Either way, to me, the growing evidence in the food effect knowledge suggests a good diet asks for a balanced, diverse nutrition, embracing all sorts of foods and relying on foods with genetic diversity, species diversity, diversity of growth conditions (unlike in ‘classic’ modern agriculture) and a diversity (more and less) of processing steps. Our ancestors probalby started grinding seeds to make digestion easier, among other reasons. But having too much of it is detrimental. Having just one genetic variety (one cultivar) of tomato will only provide you with the biochemical diversity of this single one exclusive restricted (do I have to find more words?) type. Imagine e.g. eating only 20 different organisms (tomato, cow, chicken, cucumber etc), which are within their type nearly identical in their composition of nutrients over long periods of time.

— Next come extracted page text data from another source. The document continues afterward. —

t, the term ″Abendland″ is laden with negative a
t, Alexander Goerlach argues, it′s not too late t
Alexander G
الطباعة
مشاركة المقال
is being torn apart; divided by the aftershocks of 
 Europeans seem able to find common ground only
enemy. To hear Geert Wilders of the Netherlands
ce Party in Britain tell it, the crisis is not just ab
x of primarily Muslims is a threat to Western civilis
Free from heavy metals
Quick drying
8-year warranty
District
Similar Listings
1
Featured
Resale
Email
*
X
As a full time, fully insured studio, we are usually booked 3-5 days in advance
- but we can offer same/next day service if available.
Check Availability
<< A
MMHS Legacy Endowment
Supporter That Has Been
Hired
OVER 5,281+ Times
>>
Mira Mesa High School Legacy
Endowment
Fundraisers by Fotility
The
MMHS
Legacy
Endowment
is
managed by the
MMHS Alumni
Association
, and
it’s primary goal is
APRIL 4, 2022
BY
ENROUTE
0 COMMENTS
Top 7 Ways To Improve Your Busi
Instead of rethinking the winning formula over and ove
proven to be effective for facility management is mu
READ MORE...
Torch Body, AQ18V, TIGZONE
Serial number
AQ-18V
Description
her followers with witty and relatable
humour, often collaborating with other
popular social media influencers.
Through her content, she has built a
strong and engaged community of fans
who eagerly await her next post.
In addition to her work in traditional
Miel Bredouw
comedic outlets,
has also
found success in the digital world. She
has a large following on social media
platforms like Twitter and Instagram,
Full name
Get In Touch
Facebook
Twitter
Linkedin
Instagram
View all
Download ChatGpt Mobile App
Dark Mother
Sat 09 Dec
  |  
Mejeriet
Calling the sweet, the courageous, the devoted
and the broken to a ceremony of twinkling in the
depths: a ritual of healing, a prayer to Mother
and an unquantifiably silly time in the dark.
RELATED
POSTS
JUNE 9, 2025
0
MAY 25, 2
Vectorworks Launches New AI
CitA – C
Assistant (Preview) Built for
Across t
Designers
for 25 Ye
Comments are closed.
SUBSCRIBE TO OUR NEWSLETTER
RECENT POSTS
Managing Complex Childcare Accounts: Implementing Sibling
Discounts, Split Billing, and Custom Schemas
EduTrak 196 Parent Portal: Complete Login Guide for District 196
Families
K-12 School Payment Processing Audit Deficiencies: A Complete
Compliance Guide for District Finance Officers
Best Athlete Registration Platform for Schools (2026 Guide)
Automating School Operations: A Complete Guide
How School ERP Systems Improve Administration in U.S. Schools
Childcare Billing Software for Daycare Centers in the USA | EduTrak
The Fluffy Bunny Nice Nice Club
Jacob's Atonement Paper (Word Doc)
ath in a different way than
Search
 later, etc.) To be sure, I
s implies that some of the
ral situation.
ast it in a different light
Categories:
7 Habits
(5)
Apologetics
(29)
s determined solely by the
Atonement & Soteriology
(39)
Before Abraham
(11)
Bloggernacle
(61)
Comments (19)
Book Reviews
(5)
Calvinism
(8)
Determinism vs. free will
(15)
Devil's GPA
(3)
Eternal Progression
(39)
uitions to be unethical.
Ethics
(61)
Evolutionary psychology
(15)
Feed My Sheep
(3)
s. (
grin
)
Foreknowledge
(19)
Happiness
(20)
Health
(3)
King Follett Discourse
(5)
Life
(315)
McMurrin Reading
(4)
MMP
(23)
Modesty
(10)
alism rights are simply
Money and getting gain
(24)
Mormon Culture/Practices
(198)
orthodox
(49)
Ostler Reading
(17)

My understanding is that you become deprived of many biochemical compounds from other organisms, which aid your body in keeping healthy, without even knowing that they are lacking, without knowing their identity and what they do in our bodies. This includes toxins as well as vitamins. To explain the toxin: I recently heard that the cyanide contained in low quantities in apples and pears naturally actually prepares the body to deal with other ‘normal’ toxins better. I guess you can call that ‘a healthy dose of cyanide’ (when I find the link I’ll add it).
Considering the immense growing knowledge of gut-bacteria influence on our behaviour, it may be time to start thinking how to get lots of bacteria we used to get historically with our food back into our guts 😉 (mind you, not all of them were beneficial, far from it, but some are probably lacking these days, especially considering the possible secondary impact of antibiotics). I personally wash my veggies a lot less these days, but if you do so yourself, do it at your own risk. There are lots of factors relevant to this decision.
My personal conclusion thus is: Eat, eat many different things from different sources and mix the degrees of processing as well. Eat from your garden, eat from a tree in the street, eat from the discounter, eat from your farmer’s stand at the weekly market. Eat seasonal. Eat in moderation, but don’t feel guilty just because you like that stuff (guilt and anxiety are actually tremendously unhealthy). It’s probably much less harmful than overdoing the current food-fad or following ‘media wisdom’ and may even contain some of the good important stuff we don’t even know about just yet.
Chocolate and other demonised foods are probably both – friend and foe, depending on how much you eat of it and what other things you eat.
I shall conclude with this:
“Let food be thy medicine and medicine be thy food”, Hippocrates.